Interfacial ferromagnetism in an atomically ordered three-component manganite superlattice

Lattice distortions play a key role in the ferromagnetic-metallic ground state of the mixed valent manganite, La_2/3Sr_1/3MnO₃. To explore the effect of such distortions on the electronic and magnetic properties, we substitute 50% of the La atoms with Y to grow La_1/3Y_1/3Sr_1/3MnO₃ thin films where the La, Y and Sr atoms all randomly occupy the A-site. But the random occupancy also leads to disorder.
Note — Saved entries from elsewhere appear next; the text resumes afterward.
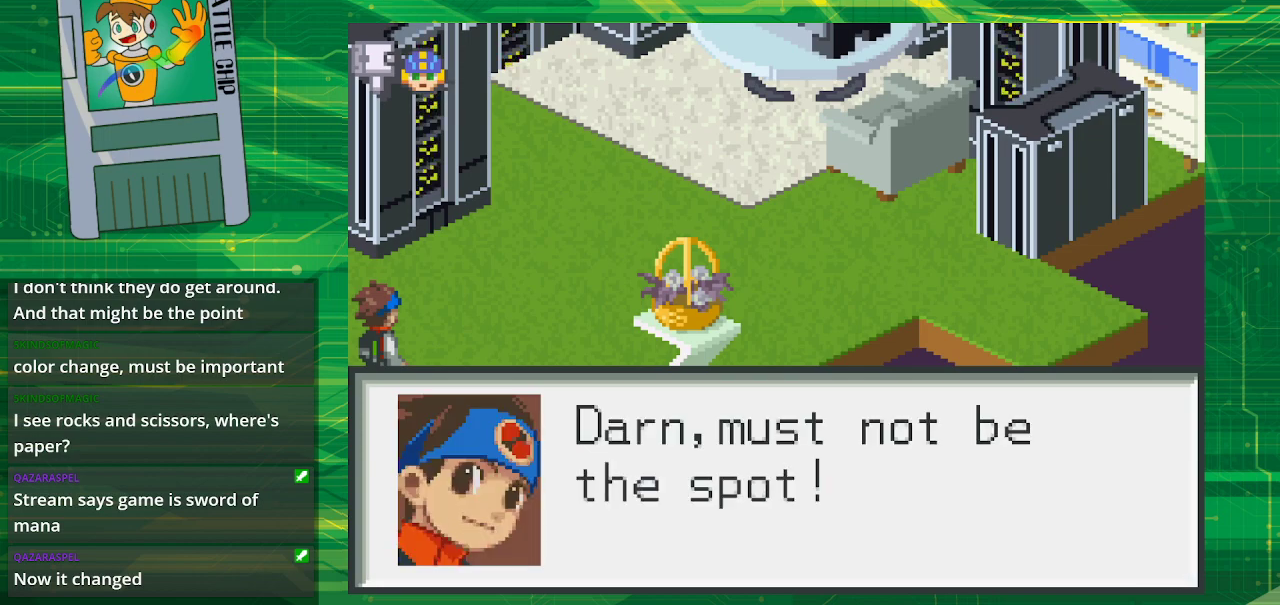
{"buttons": [], "events": []}
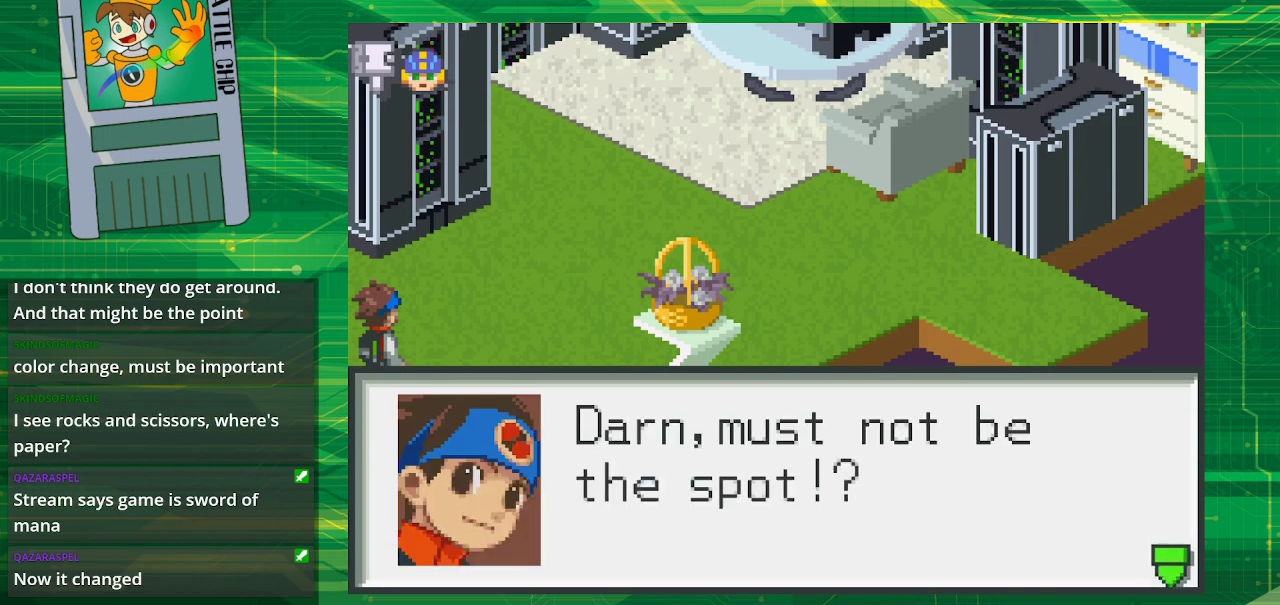
{"buttons": [], "events": [[233, "A", "down"], [367, "A", "up"]]}
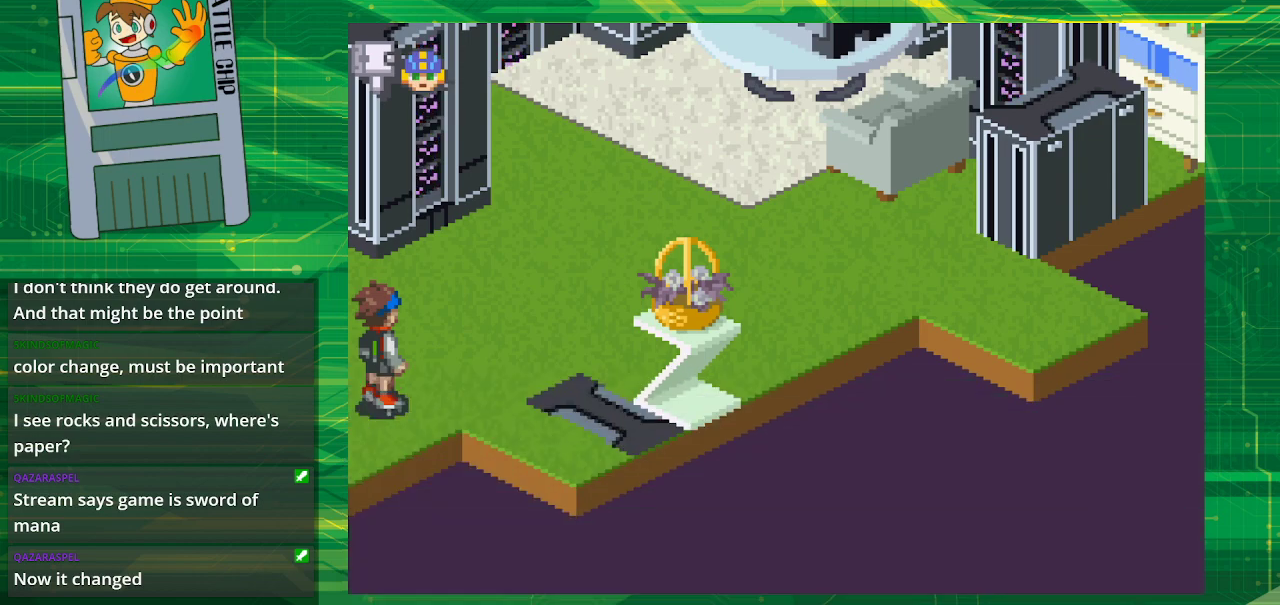
{"buttons": [], "events": []}
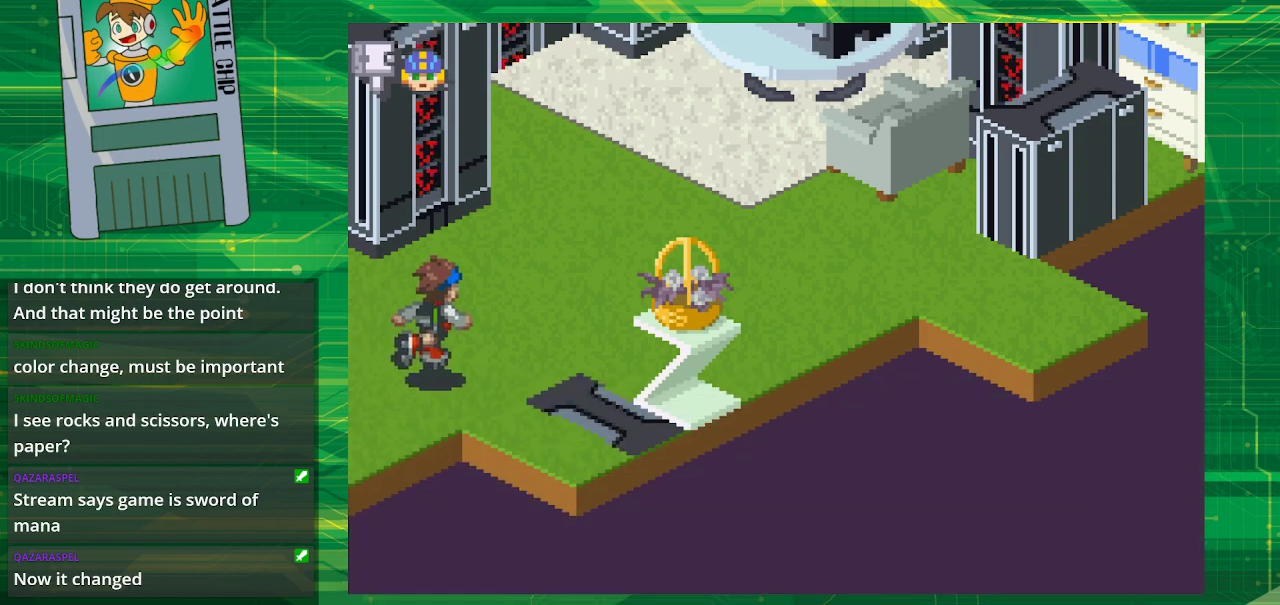
{"buttons": [], "events": [[200, "DPAD_UP", "down"], [250, "DPAD_RIGHT", "down"], [433, "DPAD_RIGHT", "up"], [467, "DPAD_UP", "up"]]}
We decouple this disorder by constructing an ordered superlattice of three manganite phases, LaMnO₃, YMnO_3, and SrMnO₃, stacked at the atomic layer limit. Our electronic transport measurements show an insulating ground state in both the ordered superlattice and the random alloy samples although a crossover to a metallic state around 120K is observed in the ordered superlattice. We find a quasiparticle peak due to interfacial reconstruction at the oxygen K-edge in the ordered superlattice when probed with resonant soft x-rays. Furthermore, a more than four times stronger dichroic signal is observed in the ordered superlattice compared to the random alloy sample. These measurements point to ferromagnetic metallic tendencies at the Mn³⁺/Mn⁴⁺ interfaces in the ordered superlattice.